Molecular Genetics Division, Victor Chang Cardiac Research Institute, Sydney, Darlinghurst, New South Wales 2010, Australia.
Nucleic Acids Res. 2014;42(16):e129. doi: 10.1093/nar/gku607. Epub 2014 Jul 10.
Barcoded vectors are promising tools for investigating clonal diversity and dynamics in hematopoietic gene therapy. Analysis of clones marked with barcoded vectors requires accurate identification of potentially large numbers of individually rare barcodes, when the exact number, sequence identity and abundance are unknown. This is an inherently challenging application, and the feasibility of using contemporary next-generation sequencing technologies is unresolved. To explore this potential application empirically, without prior assumptions, we sequenced barcode libraries of known complexity. Libraries containing 1, 10 and 100 Sanger-sequenced barcodes were sequenced using an Illumina platform, with a 100-barcode library also sequenced using a SOLiD platform. Libraries containing 1 and 10 barcodes were distinguished from false barcodes generated by sequencing error by a several log-fold difference in abundance. In 100-barcode libraries, however, expected and false barcodes overlapped and could not be resolved by bioinformatic filtering and clustering strategies. In independent sequencing runs multiple false-positive barcodes appeared to be represented at higher abundance than known barcodes, despite their confirmed absence from the original library. Such errors, which potentially impact barcoding studies in an application-dependent manner, are consistent with the existence of both stochastic and systematic error, the mechanism of which is yet to be fully resolved.
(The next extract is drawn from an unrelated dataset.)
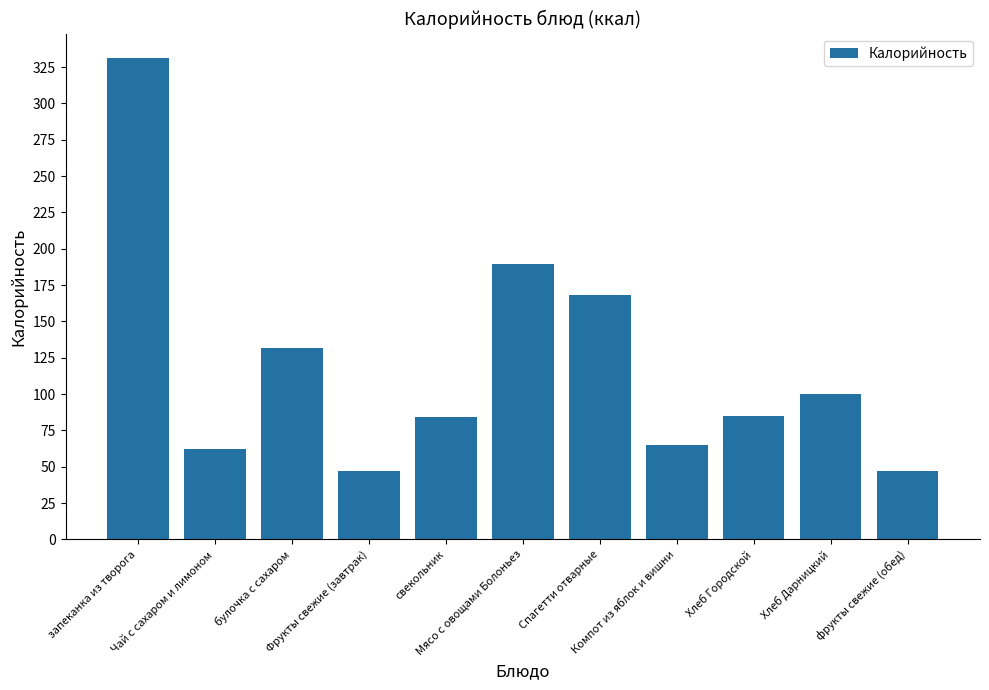

What is the value of the 6th bar from the left?

189.6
条形码载体是研究造血基因治疗中克隆多样性和动态变化的有前景的工具。当确切数量、序列同一性和丰度未知时,对用条形码载体标记的克隆进行分析需要准确识别潜在大量的个体稀有条形码。这是一个本质上具有挑战性的应用,并且使用当代下一代测序技术的可行性尚未解决。为了在没有先验假设的情况下凭经验探索这种潜在应用,我们对已知复杂性的条形码文库进行了测序。使用Illumina平台对包含1、10和100个经桑格测序的条形码的文库进行测序,还使用SOLiD平台对一个包含100个条形码的文库进行了测序。包含1个和10个条形码的文库与由测序错误产生的假条形码在丰度上存在几个对数级的差异,从而得以区分。然而,在包含100个条形码的文库中,预期条形码和假条形码重叠,并且无法通过生物信息学过滤和聚类策略来解决。在独立的测序运行中,尽管已确认原始文库中不存在多个假阳性条形码,但它们似乎比已知条形码以更高的丰度出现。这些错误可能以依赖应用的方式影响条形码研究,这与随机误差和系统误差的存在一致,其机制尚未完全解决。